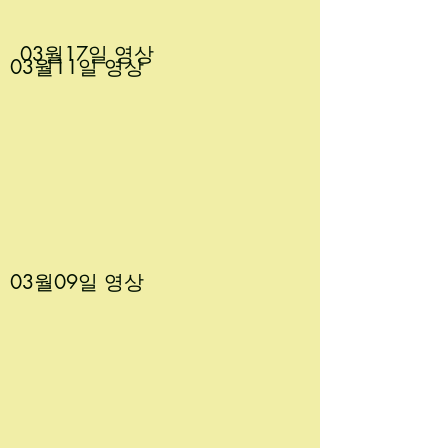
03월17
일 영상
03월11
일 영상
03월09
일 영상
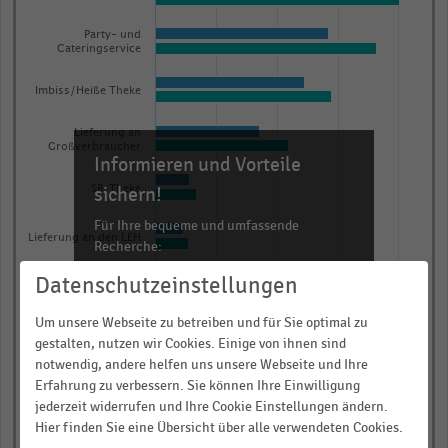
with
2
Party- und
data
Cateringservice
series.
Imbiss/Heiße Theke
The
chart
Lieferung an
has
Großverbraucher
Informieren und Vorteile
1
sichern!
SB-Theke
X
axis
Für Ihre bequeme und umfassende
Lieferung an den LEH
Recherche:
displaying
categories.
Datenschutzeinstellungen
Über 300.000 Daten und Kennzahlen
Online-Shop
Range:
Rund 25.000 Statistiken
Um unsere Webseite zu betreiben und für Sie optimal zu
8
Download als Excel, PNG, PDF
Mobiler Verkauf
gestalten, nutzen wir Cookies. Einige von ihnen sind
categories.
notwendig, andere helfen uns unsere Webseite und Ihre
… und vieles mehr!
The
0,00
0,25
0,50
0,75
1,00
Erfahrung zu verbessern. Sie können Ihre Einwilligung
chart
jederzeit widerrufen und Ihre Cookie Einstellungen ändern.
Anteil der Betriebe in Prozent
JETZT INFORMIEREN
has
Hier finden Sie eine Übersicht über alle verwendeten Cookies.
2015
2016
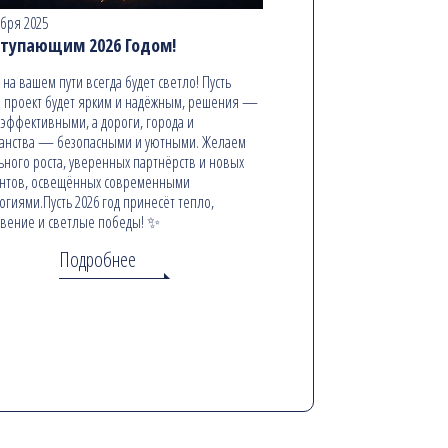
абря 2025
ступающим 2026 Годом!
ь на вашем пути всегда будет светло! Пусть
 проект будет ярким и надёжным, решения —
эффективными, а дороги, города и
анства — безопасными и уютными. Желаем
ьного роста, уверенных партнёрств и новых
онтов, освещённых современными
огиями.Пусть 2026 год принесёт тепло,
вение и светлые победы! ✨
Подробнее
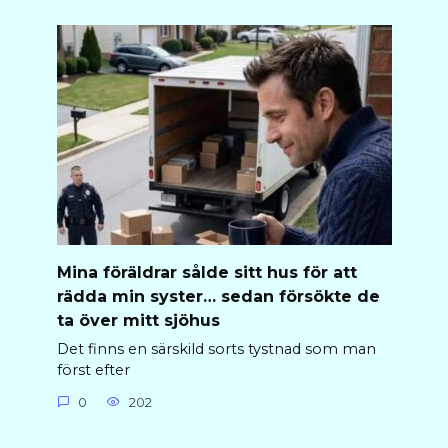
Mina föräldrar sålde sitt hus för att
rädda min syster… sedan försökte de
ta över mitt sjöhus
Det finns en särskild sorts tystnad som man
först efter
0
202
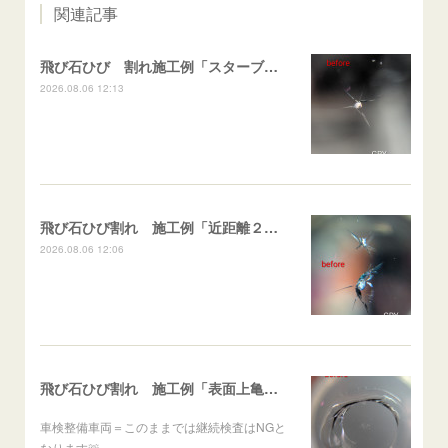
関連記事
飛び石ひび 割れ施工例「スターブレイク系」 フリード
2026.08.06 12:13
飛び石ひび割れ 施工例「近距離２箇所・パーシャル系+スターブレイク系」ハイエース
2026.08.06 12:06
飛び石ひび割れ 施工例「表面上亀裂・ダメージクラック」ステラ
車検整備車両＝このままでは継続検査はNGと
なります🚨。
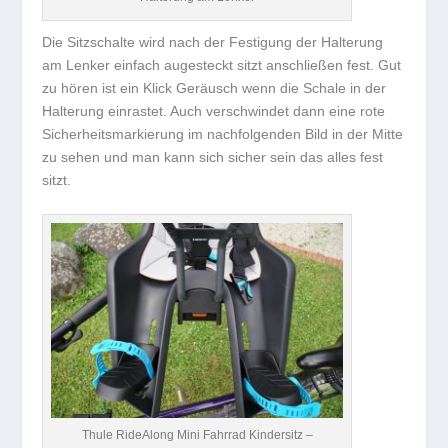
Die Sitzschalte wird nach der Festigung der Halterung
am Lenker einfach augesteckt sitzt anschließen fest. Gut
zu hören ist ein Klick Geräusch wenn die Schale in der
Halterung einrastet. Auch verschwindet dann eine rote
Sicherheitsmarkierung im nachfolgenden Bild in der Mitte
zu sehen und man kann sich sicher sein das alles fest
sitzt.
Thule RideAlong Mini Fahrrad Kindersitz –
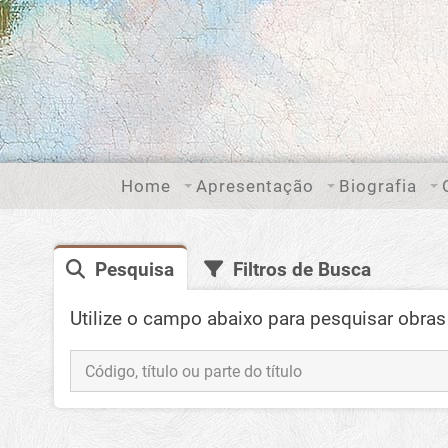
Home
Apresentação
Biografia
Pesquisa
Filtros de Busca
Utilize o campo abaixo para pesquisar obras 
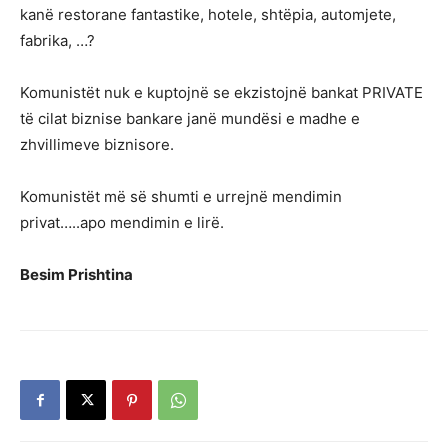
kanë restorane fantastike, hotele, shtëpia, automjete,
fabrika, …?
Komunistët nuk e kuptojnë se ekzistojnë bankat PRIVATE
të cilat biznise bankare janë mundësi e madhe e
zhvillimeve biznisore.
Komunistët më së shumti e urrejnë mendimin
privat…..apo mendimin e lirë.
Besim Prishtina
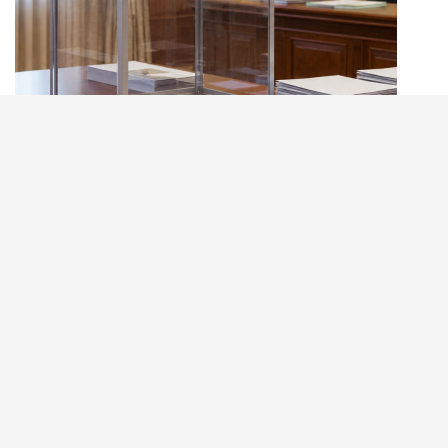
Юрий Вазагов о подготовке к
выборам в Южной Осетии: ЦИК
делает ставку доверие общества к
избирательному процессу
«Первые решения, принятые Центральной избирательной
комиссией Республики Южная Осетия после назначения
досрочных выборов президента, позволяют сделать важный
вывод: ЦИК делает ставку не только на формальное
соблюдение требований законодательства, но и на
укрепление доверия общества к самому избирательному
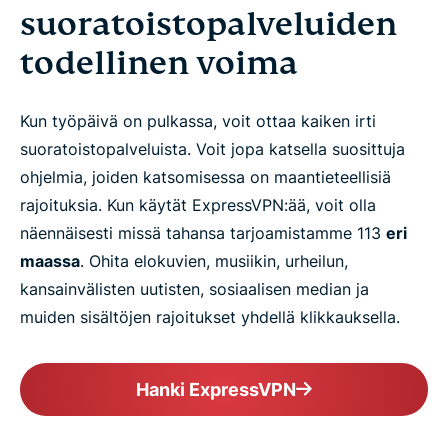
suoratoistopalveluiden
todellinen voima
Kun työpäivä on pulkassa, voit ottaa kaiken irti
suoratoistopalveluista. Voit jopa katsella suosittuja
ohjelmia, joiden katsomisessa on maantieteellisiä
rajoituksia. Kun käytät ExpressVPN:ää, voit olla
näennäisesti missä tahansa tarjoamistamme 113
eri
maassa
. Ohita elokuvien, musiikin, urheilun,
kansainvälisten uutisten, sosiaalisen median ja
muiden sisältöjen rajoitukset yhdellä klikkauksella.
Hanki ExpressVPN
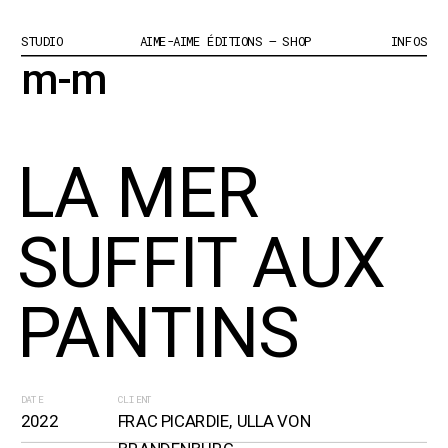
STUDIO
AIME-AIME ÉDITIONS – SHOP
INFOS
m-m
LA MER 
SUFFIT AUX 
PANTINS
DATE
CLIENT
2022
FRAC PICARDIE, ULLA VON 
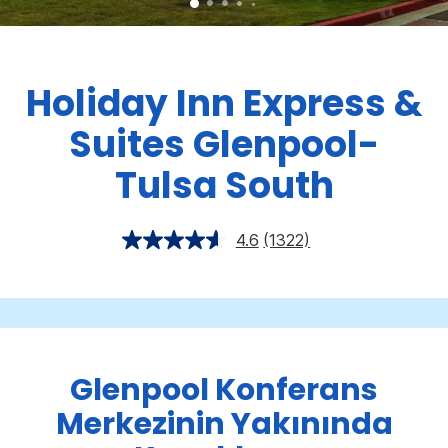
Holiday Inn Express &
Suites
Glenpool-
Tulsa South
4.6
(1322)
Glenpool Konferans
Merkezinin Yakınında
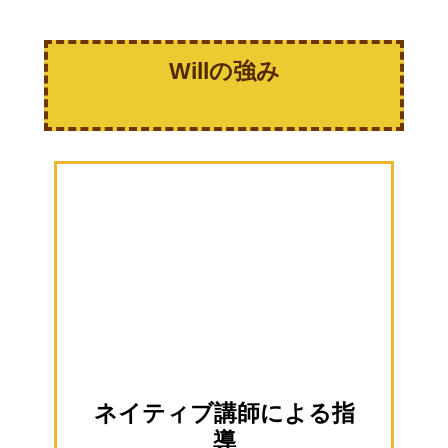
Willの強み
ネイティブ講師による指
導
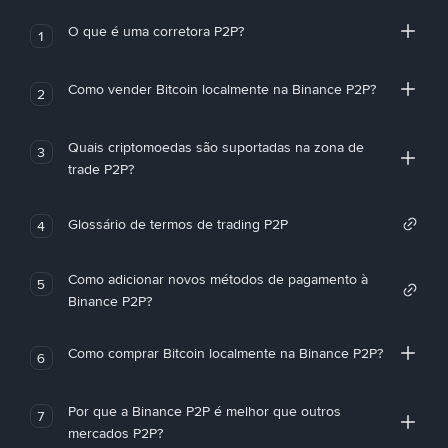
O que é uma corretora P2P?
1
Como vender Bitcoin localmente na Binance P2P?
2
Quais criptomoedas são suportadas na zona de
3
trade P2P?
Glossário de termos de trading P2P
4
Como adicionar novos métodos de pagamento à
5
Binance P2P?
Como comprar Bitcoin localmente na Binance P2P?
6
Por que a Binance P2P é melhor que outros
7
mercados P2P?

---*---

### GOAL OF THE EXERCISE
Please switch "Bitcoin" to "Ethereum" in the lines from the one with "suoratoistopalveluiden" through the end of the entries, leaving everything else unchanged. Give back only those lines, without the pictures.

### RESULT FOR THIS TASK
suoratoistopalveluiden
todellinen voima
Kun työpäivä on pulkassa, voit ottaa kaiken irti
suoratoistopalveluista. Voit jopa katsella suosittuja
ohjelmia, joiden katsomisessa on maantieteellisiä
rajoituksia. Kun käytät ExpressVPN:ää, voit olla
näennäisesti missä tahansa tarjoamistamme 113
eri
maassa
. Ohita elokuvien, musiikin, urheilun,
kansainvälisten uutisten, sosiaalisen median ja
muiden sisältöjen rajoitukset yhdellä klikkauksella.
Hanki ExpressVPN
STUDIO
AIME-AIME ÉDITIONS – SHOP
INFOS
m-m
LA MER 
SUFFIT AUX 
PANTINS
DATE
CLIENT
2022
FRAC PICARDIE, ULLA VON 
Holiday Inn Express &
Suites
Glenpool-
Tulsa South
4.6
(1322)
Glenpool Konferans
Merkezinin Yakınında
Willの強み
ネイティブ講師による指
導
O que é uma corretora P2P?
1
Como vender Ethereum localmente na Binance P2P?
2
Quais criptomoedas são suportadas na zona de
3
trade P2P?
Glossário de termos de trading P2P
4
Como adicionar novos métodos de pagamento à
5
Binance P2P?
Como comprar Ethereum localmente na Binance P2P?
6
Por que a Binance P2P é melhor que outros
7
mercados P2P?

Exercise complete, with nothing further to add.